Of the entries that follow, how many lines hold the string "Betriebsausflug"? Write the number and nothing more.

=== Records supplied ===

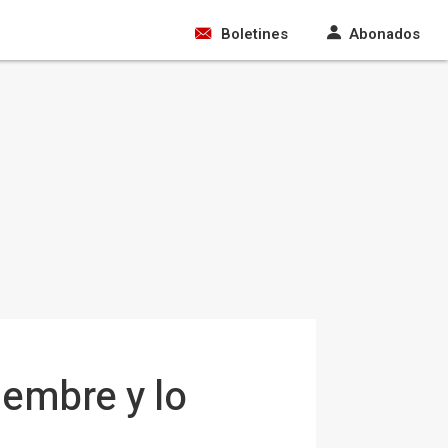
Boletines
Abonados
iembre y lo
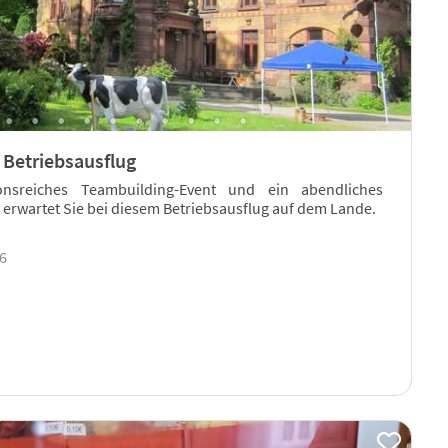
 Betriebsausflug
nsreiches Teambuilding-Event und ein abendliches
 erwartet Sie bei diesem Betriebsausflug auf dem Lande.
06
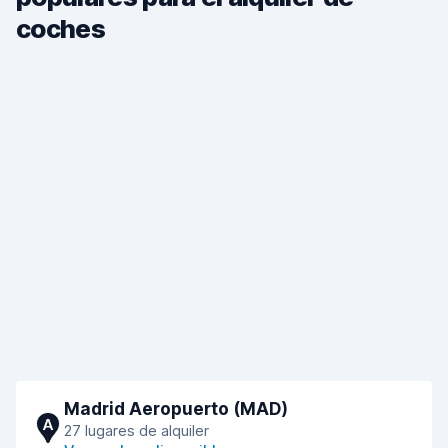
coches
Madrid Aeropuerto (MAD)
A
27 lugares de alquiler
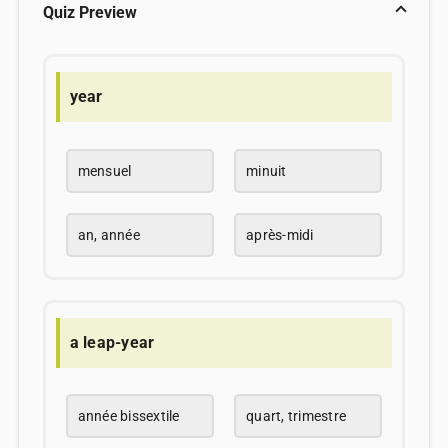
Quiz Preview
year
mensuel
minuit
an, année
après-midi
a leap-year
année bissextile
quart, trimestre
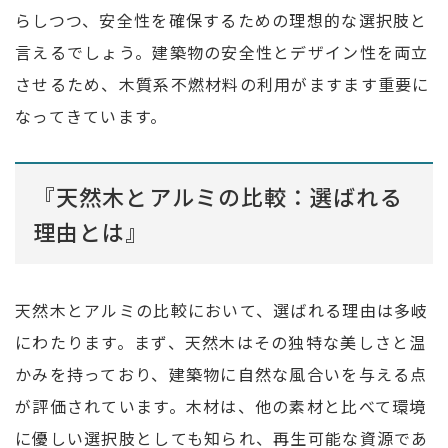
らしつつ、安全性を確保するための理想的な選択肢と
言えるでしょう。建築物の安全性とデザイン性を両立
させるため、木質系不燃材料の利用がますます重要に
なってきています。
『天然木とアルミの比較：選ばれる
理由とは』
天然木とアルミの比較において、選ばれる理由は多岐
にわたります。まず、天然木はその独特な美しさと温
かみを持っており、建築物に自然な風合いを与える点
が評価されています。木材は、他の素材と比べて環境
に優しい選択肢としても知られ、再生可能な資源であ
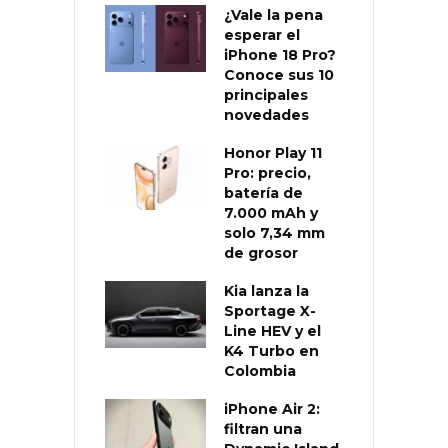
¿Vale la pena
esperar el
iPhone 18 Pro?
Conoce sus 10
principales
novedades
Honor Play 11
Pro: precio,
batería de
7.000 mAh y
solo 7,34 mm
de grosor
Kia lanza la
Sportage X-
Line HEV y el
K4 Turbo en
Colombia
iPhone Air 2:
filtran una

===

## Final answer
2